Selected text:
==================================================

No still leads in every state in model but leads in Tasmania in recent tiny breakdowns
Estimate includes data to October 1
This is my seventh Voice polling roundup; I expect there will be one more in the final week, but if polls are sparse over the next fortnight I will probably just add those that do arrive in that time to this article. We have only three weeks to go til referendum day and remote voting has started as I write.
There have been any number of items that were supposed by supporters to turn the campaign in Yes's favour - the John Farnham ad (more on that below), publicity of differing Price/Mundine views over Treaty, Nazis and obvious crackpots appearing at small unofficial "No rallies", last weekend's Yes rallies, vast spending and nobody can remember how many campaign launches. For all that the Yes vote is still going down with no point at which any specific thing even appears to have made any difference. There is no reason to believe Yes can get 10% of final support back in the final three weeks when absolutely nothing has even stopped the decline so far and the only way Yes is winning is if there is some strange new kind of polling failure that the world has never seen before.
Many Yes supporters are despondent and preparing to hate the nation and its voters if Australia votes No, especially if it is a heavy defeat. My view is that the many mistakes by the government in pursuing this referendum - above all else holding it mid-term - have made it almost as hard as it possibly could be for semi-engaged voters to find any merit in the proposal. I have found it hard to believe that the Government is that serious about trying to get the Voice passed, as opposed to being able to say that it had done what Indigenous Australians wanted but the resistance had been too much. The Yes campaign has been poor, but it could have been given much better base material to work with. I had a non-exhaustive list of reasons why I think No is winning in the previous edition.
I will highlight a further tension with the specific Voice model that I don't think has had a lot of attention. The theory of the Voice is that Parliament has failed at fixing Indigenous problems through an inability to listen properly. But if this is so, how can we trust Parliament to design the Voice and to understand what structure will make it work fairly? The Voice as proposed leaves all decisions about how the Voice will be constructed to Parliament which has already decided it can't do Indigenous affairs without help because it doesn't know how to listen. The current Parliament would probably do something like accept the Calma-Langton model (two representatives per state/territory, plus one remote representative in five states and one at large Torres Strait Islander representative). That model is in fact severely malapportioned, somewhat like the Senate is, given the great disparity in the Indigenous populations of different states and territories.
I do not intend the above as a knock-down argument for voting No, because there is always the case that any Voice will be better at providing advice to improve outcomes than none at all. And who knows, if there was something wrong with the structure Parliament might get around to fixing it (experience suggests though suggests one should not be optimistic on that score.)

==================================================

Records supplied:
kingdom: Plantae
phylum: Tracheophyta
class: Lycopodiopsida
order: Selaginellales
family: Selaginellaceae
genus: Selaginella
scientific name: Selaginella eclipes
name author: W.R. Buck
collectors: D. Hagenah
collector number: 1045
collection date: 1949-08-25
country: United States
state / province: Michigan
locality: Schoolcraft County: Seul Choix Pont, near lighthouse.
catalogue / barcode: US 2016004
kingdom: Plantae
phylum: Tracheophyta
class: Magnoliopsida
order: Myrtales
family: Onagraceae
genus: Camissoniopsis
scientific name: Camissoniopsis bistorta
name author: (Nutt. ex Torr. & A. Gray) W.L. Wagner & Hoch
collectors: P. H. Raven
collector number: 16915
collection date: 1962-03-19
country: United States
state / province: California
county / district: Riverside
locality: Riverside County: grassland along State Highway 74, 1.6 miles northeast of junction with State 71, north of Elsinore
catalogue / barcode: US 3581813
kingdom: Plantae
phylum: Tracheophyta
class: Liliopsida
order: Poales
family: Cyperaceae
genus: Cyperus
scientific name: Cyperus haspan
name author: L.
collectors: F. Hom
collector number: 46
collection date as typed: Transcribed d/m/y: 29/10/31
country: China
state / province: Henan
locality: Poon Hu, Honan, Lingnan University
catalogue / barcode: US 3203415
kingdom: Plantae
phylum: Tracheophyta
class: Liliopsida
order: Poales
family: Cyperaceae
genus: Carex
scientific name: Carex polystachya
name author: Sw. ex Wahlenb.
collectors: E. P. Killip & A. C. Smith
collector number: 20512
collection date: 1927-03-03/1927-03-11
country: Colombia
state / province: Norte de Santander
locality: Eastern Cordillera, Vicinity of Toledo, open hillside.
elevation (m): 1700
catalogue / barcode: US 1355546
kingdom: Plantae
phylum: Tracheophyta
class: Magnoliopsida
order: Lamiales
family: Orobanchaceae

==================================================

Written exercise A:
Answer these questions from the Voice polling roundup, one line each, marked as they are:
(i) How many weeks are left until referendum day?
(ii) What does the author call the government's biggest mistake in pursuing the referendum?
(iii) Under the Calma-Langton model, how many representatives would each state and territory have?
Written exercise B: Sum up the Voice polling roundup in three sentences.

Response A:
(i) Three weeks.
(ii) Holding the referendum mid-term.
(iii) Two representatives per state/territory.

Response B: In this seventh roundup, No still leads in every state in the model, with three weeks left until referendum day, and the Yes vote keeps falling despite many events that supporters expected to help. The author argues that government mistakes, above all holding the referendum mid-term, made it very hard for semi-engaged voters to see merit in the proposal. The author also points to a tension in leaving the Voice's design to a Parliament that supposedly cannot listen, and calls the likely Calma-Langton model severely malapportioned, but says this is not a knock-down argument for voting No.